§ EXERCISE AIM: In how many lines of the records does the word "size" appear? Reply with the number and nothing else.

(Saved data entries)
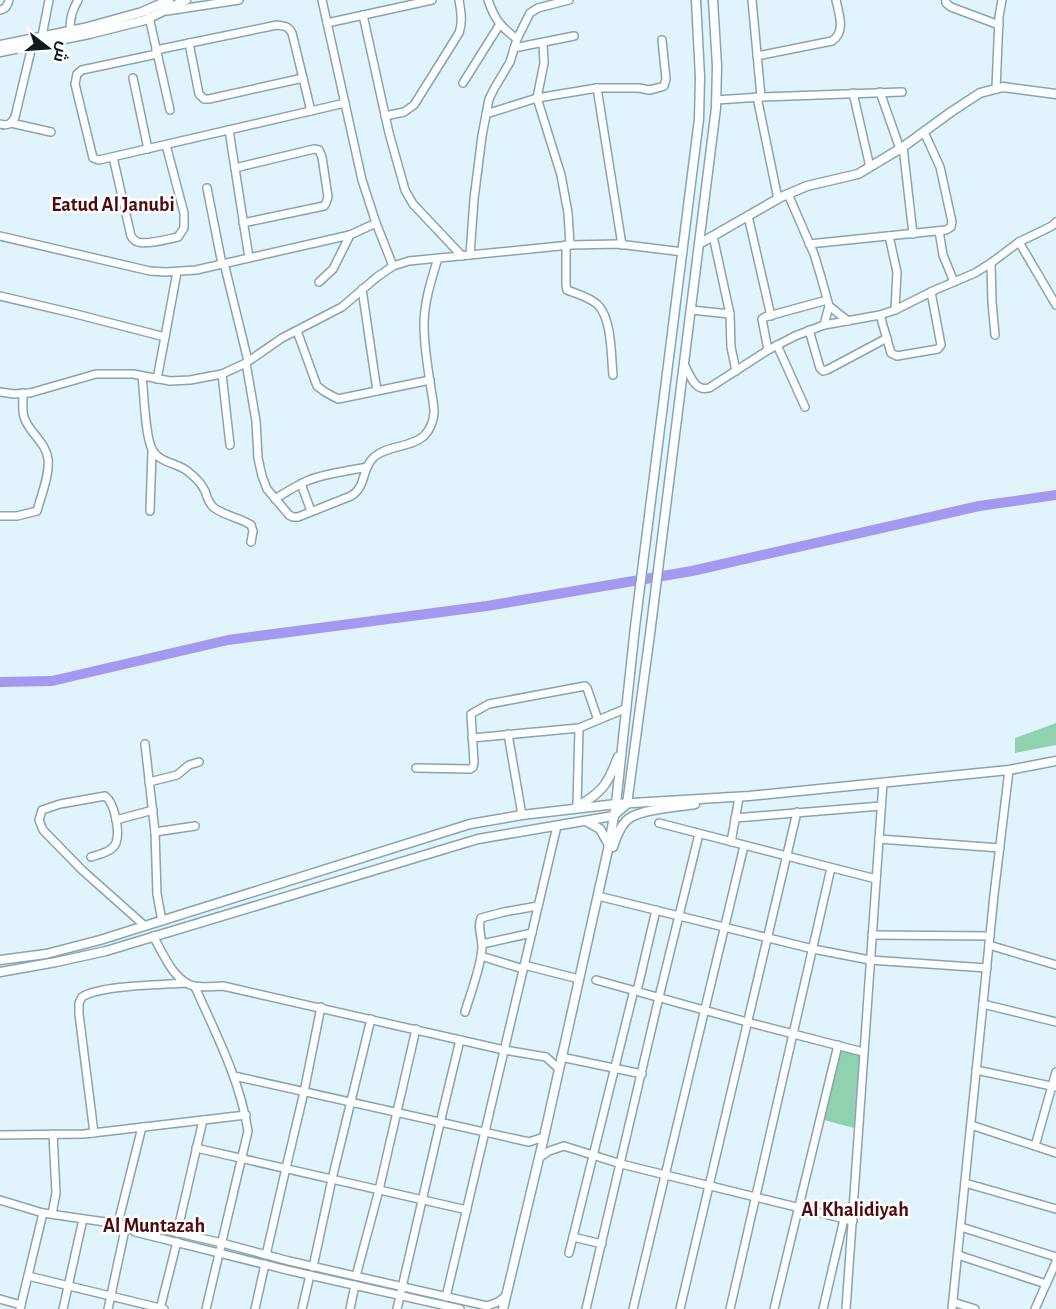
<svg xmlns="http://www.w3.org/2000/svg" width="1056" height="1309" font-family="'Alegreya Sans',Cairo,sans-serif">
<rect width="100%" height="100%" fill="#e1f4fc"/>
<g fill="#90d2b0">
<polygon points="1056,723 1056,745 1015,753 1015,738"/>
<polygon points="838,1045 863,1052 858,1129 820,1119"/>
</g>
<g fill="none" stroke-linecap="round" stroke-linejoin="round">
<polyline stroke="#a498f1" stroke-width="10" points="0,682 52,681 228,640 487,606 692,571 979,506 1056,495"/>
<defs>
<g id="minor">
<polyline points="322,0 362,180 376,223 393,266"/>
<path d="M488 0C495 20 500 26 517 39"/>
<polyline points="752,0 761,97"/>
<polyline points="946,0 946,3 951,7 999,25"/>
<path d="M0 10C6 9 8 5 9 0"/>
<polyline points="167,11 239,0"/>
<polyline points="363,15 389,133 405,190 413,204 462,256"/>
<polyline points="149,17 170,110"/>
<polyline points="327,23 432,0"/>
<path d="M70 31C70 18 72 11 78 0"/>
<polyline points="42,36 49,0"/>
<polyline points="189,43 199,94 204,99 209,99 303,78"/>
<polyline points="543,43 544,63 537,98 561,175 568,213 570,245"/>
<polyline points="514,48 574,36"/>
<path d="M156 50 277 25C285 26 288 26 292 33L311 111"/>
<polyline points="157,54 82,70 77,74 75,84 93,158 99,160 345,103"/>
<path d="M757 56 832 41C846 32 839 14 836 0"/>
<polyline points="133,78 148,149"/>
<polyline points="463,83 500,24"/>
<polyline points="597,88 622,245"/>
<polyline points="996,89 999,17 1002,0"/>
<polyline points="880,92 900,149"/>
<polyline points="853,93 870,167"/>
<polyline points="757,97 778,199"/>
<polyline points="716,100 761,97 902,92"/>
<polyline points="486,114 537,98 597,88 639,88 649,90 658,88 664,86 666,79 662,40"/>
<path d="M385 116 404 112 414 105 459 33C463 22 461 12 459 0"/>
<polyline points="11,123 51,132"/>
<path d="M0 124C8 126 11 124 15 117L32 46"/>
<polyline points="229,130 249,258"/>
<polyline points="903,147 913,234"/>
<path d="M113 157 131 236C133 239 134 241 138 242 147 245 168 239 178 237L184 228V213L166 145"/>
<polyline points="235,168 314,149 319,150 322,157 328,197 326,203 324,206 243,223"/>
<polyline points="207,188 222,264"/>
<polyline points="788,194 814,254 821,277 829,306 824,325"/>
<polyline points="748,216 771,316"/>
<polyline points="939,231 943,255 954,282"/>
<polyline points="0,236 150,271 166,272 196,270 350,235 376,223"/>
<polyline points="713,236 730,314 731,347 736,371"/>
<polyline points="889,236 897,272 895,310"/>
<polyline points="1019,242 1056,305"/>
<polyline points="809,244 946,230 951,227 952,222 940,167 924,132"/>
<path d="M566 245V285L567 290C577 294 590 297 598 305 612 319 611 356 613 375"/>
<polyline points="470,255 474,199 482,136 489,99 494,89 510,62 517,39 530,13 538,8 569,0"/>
<path d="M438 258C431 281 424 302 424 325 424 347 428 368 431 389 432 396 434 404 434 412 434 420 430 430 424 436 410 448 388 445 374 457 361 469 367 486 351 496L298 517H293L289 515 267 489 262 476 258 458 256 421 246 363 282 338 342 307 377 277 393 266 409 261 570 245 618 244 683 252"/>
<polyline points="224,263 248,361"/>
<polyline points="991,263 992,302 995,335"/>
<polyline points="319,282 333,269 350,235"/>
<polyline points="362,289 377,391"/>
<polyline points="0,296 72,313 165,337 177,272"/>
<polyline points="829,306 848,321"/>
<polyline points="691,310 730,314"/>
<polyline points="880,315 891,353 897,356 938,349 941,345 931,292"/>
<polyline points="809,330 820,368 823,371 827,370 887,338"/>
<polyline points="297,331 317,386 325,392 338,399 430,380"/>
<polyline points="777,345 805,407"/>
<polyline points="768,350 762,319 765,317 827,300"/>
<path d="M684 364C690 375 695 392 709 388L768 350 795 336 824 325 880 315 895 310 935 290 975 273 991 263 1019 242 1052 226 1056 222"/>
<polyline points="222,374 230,445"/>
<path d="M142 376C144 393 145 436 152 449 158 462 176 463 186 470 194 476 201 482 205 491 207 497 208 502 213 507 224 516 239 517 251 525L253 531 251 542"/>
<polyline points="157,379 165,337"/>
<polyline points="0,392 14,394 30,393 96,374 133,374 170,381 190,380 222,374 246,363"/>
<polyline points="301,484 311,511"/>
<path d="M275 499C286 492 297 485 309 480 327 473 348 471 367 467"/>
<polyline points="150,511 152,451"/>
<path d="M0 516H17L37 511C41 496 50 474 48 459 46 442 29 433 24 417 22 410 23 401 23 393"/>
<polyline points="508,734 522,815"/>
<polyline points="472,738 579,728"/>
<polyline points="145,744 155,832 157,894 162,921"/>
<polyline points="416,768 470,769 473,767 474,763 471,714 489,704 585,686 587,688 598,720"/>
<polyline points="149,782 177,775 189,765 199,762"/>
<polyline points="577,806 579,728 627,708"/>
<polyline points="735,818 881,806"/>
<polyline points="116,820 153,810"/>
<polyline points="659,823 876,879"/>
<polyline points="155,832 195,826"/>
<polyline points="879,839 1000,848"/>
<polyline points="731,842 739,798"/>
<path d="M91 857C100 854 112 852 116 843 120 832 115 803 105 796L60 804 42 810 39 820 43 830 82 870 145 926"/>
<polyline points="598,896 813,949 870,960 987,968"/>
<polyline points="872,935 990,936"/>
<path d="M153 936C163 953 174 982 194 986 203 988 214 986 223 986L504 1050 546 1057 559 1069"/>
<polyline points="482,944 532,933"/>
<polyline points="989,945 1056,965"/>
<polyline points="481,956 523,969"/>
<polyline points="524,965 579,979"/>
<polyline points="596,980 747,1022 863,1052"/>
<path d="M195 987C216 1034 240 1080 248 1131L206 1309"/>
<polyline points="637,991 656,910"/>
<polyline points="983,1004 1056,1022"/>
<path d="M465 1012C470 995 482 964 482 947 482 937 477 927 481 918L504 912 538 906"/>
<polyline points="561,1057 642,1074"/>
<polyline points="976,1070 1056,1087"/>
<polyline points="234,1076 529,1142 544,1137"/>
<polyline points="971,1125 1056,1153"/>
<path d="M94 1133 79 1014V1003L82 997C101 985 161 985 186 983"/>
<polyline points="0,1135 84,1134 246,1115"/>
<polyline points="1035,1146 1056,1072"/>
<polyline points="196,1148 467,1210"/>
<polyline points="539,1158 549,1151 564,1146 621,1164 853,1221"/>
<polyline points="965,1183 1056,1209"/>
<polyline points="0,1200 43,1213 126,1225 136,1223 222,1243 289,1261 487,1306 498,1302 506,1296"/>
<polyline points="52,1214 56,1193 53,1134"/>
<polyline points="118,1223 142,1127"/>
<polyline points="126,1225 135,1232 287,1270 460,1309"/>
<polyline points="961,1227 1056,1257"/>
<polyline points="177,1233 203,1120"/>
<polyline points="573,1237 602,1244"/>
<polyline points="569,1253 634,990"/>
<polyline points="266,1255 286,1168 304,1092 321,1007"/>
<polyline points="958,1255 1046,1284"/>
<polyline points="313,1267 332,1179 371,1019"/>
<polyline points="28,1276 164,1309"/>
<polyline points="356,1276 379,1190 416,1029"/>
<polyline points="446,1297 557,826"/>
<polyline points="0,1299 21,1305"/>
<polyline points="953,1302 975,1309"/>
<polyline points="20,1309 43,1213"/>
<polyline points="63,1309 83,1219"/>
<polyline points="108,1309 126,1225"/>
<polyline points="160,1309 177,1242"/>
<polyline points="255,1309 265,1264"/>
<polyline points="302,1309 310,1275"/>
<polyline points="350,1309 355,1285"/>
<polyline points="397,1309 440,1123 460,1040"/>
<polyline points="586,1309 659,997 699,834"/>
<polyline points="633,1309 744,846"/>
<polyline points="680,1309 797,812"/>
<polyline points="730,1309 831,868"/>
<polyline points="774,1309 838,1045"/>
<polyline points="823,1309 844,1219"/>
<polyline points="846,1309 883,783"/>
<polyline points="952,1309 994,895 1009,770"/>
<polyline points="1035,1309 1056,1262"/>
</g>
<g id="tertiary">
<polyline points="0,45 84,28 142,12 169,0"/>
<polyline points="0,52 89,34 145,20 186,0"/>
<polyline points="699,244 781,197 807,186 858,174 903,147 951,112 980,93 1003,87 1056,94"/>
<path d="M576 807C602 793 608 784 618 757"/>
<polyline points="586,821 600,829 609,845"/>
<path d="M613 847C616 838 619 828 626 821 637 809 678 807 695 804"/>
<polyline points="0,960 46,954 100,940 470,824 522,815 616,804 749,796 1009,770 1056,761"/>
<polyline points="0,972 56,962 106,951 478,839 613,816 627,804 650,634 716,108 717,66 713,0"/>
<polyline points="503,1309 544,1137 609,845 616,804 635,627 699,119 700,77 696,0"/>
</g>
</defs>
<use href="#minor" stroke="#86a5b2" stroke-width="10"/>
<use href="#tertiary" stroke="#86a5b2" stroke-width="11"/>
<use href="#minor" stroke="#fff" stroke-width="7"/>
<use href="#tertiary" stroke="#fff" stroke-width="8"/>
</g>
<g text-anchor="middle" stroke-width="5" stroke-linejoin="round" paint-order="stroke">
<g font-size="20" font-weight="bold" fill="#4f0a0c" stroke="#fff">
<text x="113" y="211">Eatud Al Janubi</text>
<text x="855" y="1216">Al Khalidiyah</text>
<text x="154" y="1232">Al Muntazah</text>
</g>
</g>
<g transform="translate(48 48) rotate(107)" stroke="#ffffff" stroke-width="4.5" paint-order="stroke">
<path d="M0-4.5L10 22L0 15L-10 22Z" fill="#0f1b1f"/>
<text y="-9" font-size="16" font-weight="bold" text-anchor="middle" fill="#0f1b1f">ش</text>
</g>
</svg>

§ ANSWER TO THIS EXERCISE: 2